Blocking mode (API path, review profiles only)

result = challenge(artifact, profile='analysis', mode='blocking', max_iterations=3)

Loops the adversary until: (a) no actionable findings, (b) novelty rate > 75% (adversary inventing problems — artifact is clean), or (c) max iterations. mode is ignored when profile='drill' — drill always iterates until bedrock or max depth. Subagent-path callers can replicate blocking mode by looping prepare() / Task / parse_response() themselves and tracking findings across iterations.

Usage — self path (same-context adversary)

When neither subagents nor external API credentials are available — or when subject-matter context from the current conversation is load-bearing for the review — use prepare_self(). The caller assistant inhabits the adversary persona in a dedicated response.

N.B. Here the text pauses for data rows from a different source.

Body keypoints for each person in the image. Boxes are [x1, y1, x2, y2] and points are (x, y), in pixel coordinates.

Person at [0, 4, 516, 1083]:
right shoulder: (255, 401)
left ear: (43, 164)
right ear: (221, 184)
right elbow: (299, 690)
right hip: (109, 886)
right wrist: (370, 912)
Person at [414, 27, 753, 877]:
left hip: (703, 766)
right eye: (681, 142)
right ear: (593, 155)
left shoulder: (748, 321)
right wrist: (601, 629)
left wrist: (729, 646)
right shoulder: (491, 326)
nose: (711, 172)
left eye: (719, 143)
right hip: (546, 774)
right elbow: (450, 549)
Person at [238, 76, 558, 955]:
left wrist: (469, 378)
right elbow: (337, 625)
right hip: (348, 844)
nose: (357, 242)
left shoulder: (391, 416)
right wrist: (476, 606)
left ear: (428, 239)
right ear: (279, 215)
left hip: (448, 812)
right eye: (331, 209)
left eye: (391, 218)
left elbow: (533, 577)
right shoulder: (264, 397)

from challenger import prepare_self, parse_response

job = prepare_self(
    artifact=open('draft.md').read(),
    profile='analysis',
    context='Cross-domain claim that depends on codebase-specific IEEE-754 conventions',
)
# job is {'system': <adversary system prompt>, 'user': <artifact + context>, ...}

The caller then:

1. Reads job['system'] — the prompt opens with SELF-INVOCATION MODE instructing a full persona switch. Commit to it.
2. In a dedicated response, produces JSON matching the schema described in the system prompt.
3. Passes that JSON string to parse_response().

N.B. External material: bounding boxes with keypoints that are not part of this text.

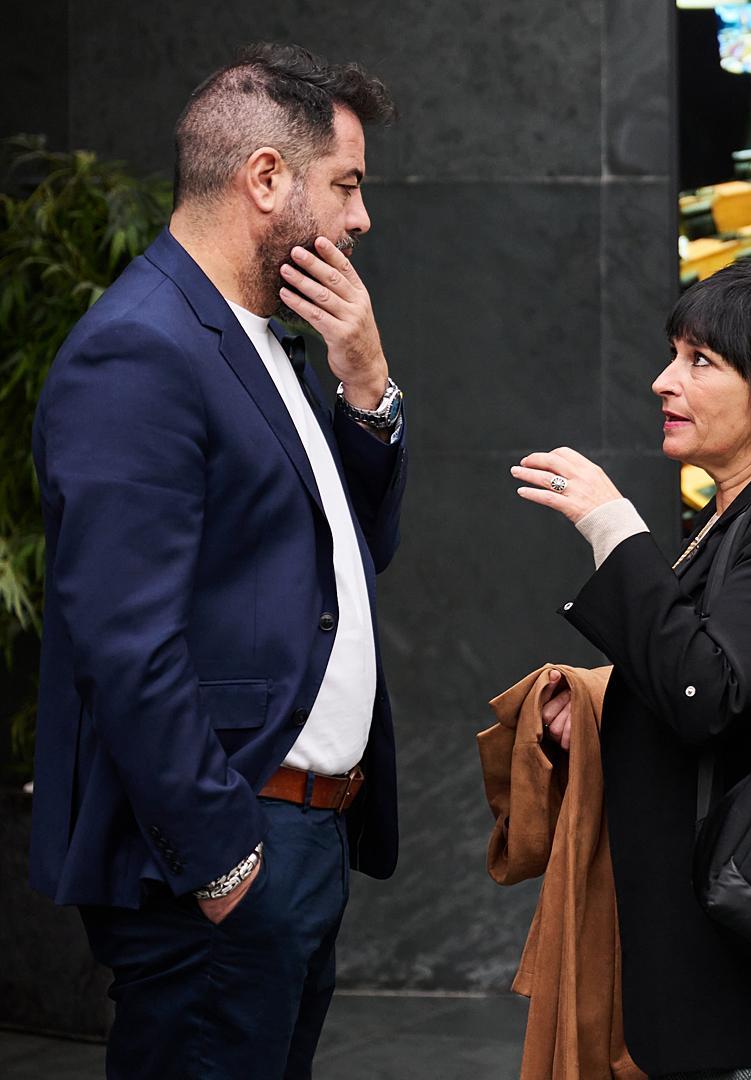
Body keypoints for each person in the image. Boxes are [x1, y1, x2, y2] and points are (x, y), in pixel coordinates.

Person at [29, 43, 405, 1079]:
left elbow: (347, 563)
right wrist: (224, 859)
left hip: (297, 840)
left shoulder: (259, 341)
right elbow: (125, 638)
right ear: (267, 179)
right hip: (223, 853)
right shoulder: (141, 349)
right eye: (347, 186)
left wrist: (367, 387)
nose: (360, 219)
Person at [511, 258, 751, 1076]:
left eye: (701, 361)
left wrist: (612, 526)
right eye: (673, 353)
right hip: (723, 990)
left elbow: (705, 692)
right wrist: (594, 701)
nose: (664, 381)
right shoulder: (740, 518)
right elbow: (700, 678)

# After generating the adversary JSON in a dedicated response:
result = parse_response(adversary_json_text)
print(result['verdict'], result['findings'])

When self beats external: the artifact depends on conventions visible only from inside the conversation (codebase invariants, prior decisions, domain terminology established earlier). External adversaries with generic priors issue confident-but-wrong findings in these cases; self retains the context.

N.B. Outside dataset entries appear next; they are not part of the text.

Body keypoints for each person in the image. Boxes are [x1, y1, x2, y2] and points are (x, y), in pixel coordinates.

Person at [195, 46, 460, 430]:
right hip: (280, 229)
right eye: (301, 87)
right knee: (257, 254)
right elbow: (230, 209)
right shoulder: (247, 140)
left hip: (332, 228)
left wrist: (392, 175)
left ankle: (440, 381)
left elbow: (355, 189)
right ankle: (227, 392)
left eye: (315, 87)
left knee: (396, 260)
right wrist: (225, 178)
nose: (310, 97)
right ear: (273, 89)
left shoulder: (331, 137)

When external beats self: the artifact contains confabulations or blind spots the caller already committed to. Fresh context catches these; self inherits them.

When possible, run both. They have orthogonal failure modes.

Drill via self path uses the same loop as the subagent drill: iterate prepare_self(profile='drill', finding=..., chain=...) — produce one {why, because} per dedicated response — append to chain — until bedrock or max depth — then a final synthesize pass.

Verdicts

• SHIP: Clean. Deliver.
• REVISE: Real issues, sound core. Fix and deliver.
• RETHINK: Structural problems. Reconsider approach.

Severity Levels

• critical/high/medium/low: Standard severity — actionable findings that block in blocking mode.
• unverifiable: Adversary flagged something it doesn't recognize (API, pattern, model name) but can't confirm is wrong. Surfaced for awareness but does not block SHIP. Use context to ground the adversary on APIs/patterns it may not know.

Credentials (API path only)

The subagent path needs no credentials. The API path loads from environment or project files:

• Gemini via Cloudflare Gateway (preferred): CF_ACCOUNT_ID, CF_GATEWAY_ID, CF_API_TOKEN from env or proxy.env
• Gemini direct: GOOGLE_API_KEY from env
• Claude API (claude.ai fallback only): ANTHROPIC_API_KEY or API_KEY from env or claude.env

No external skill dependencies. requests is loaded lazily — only the API path requires it.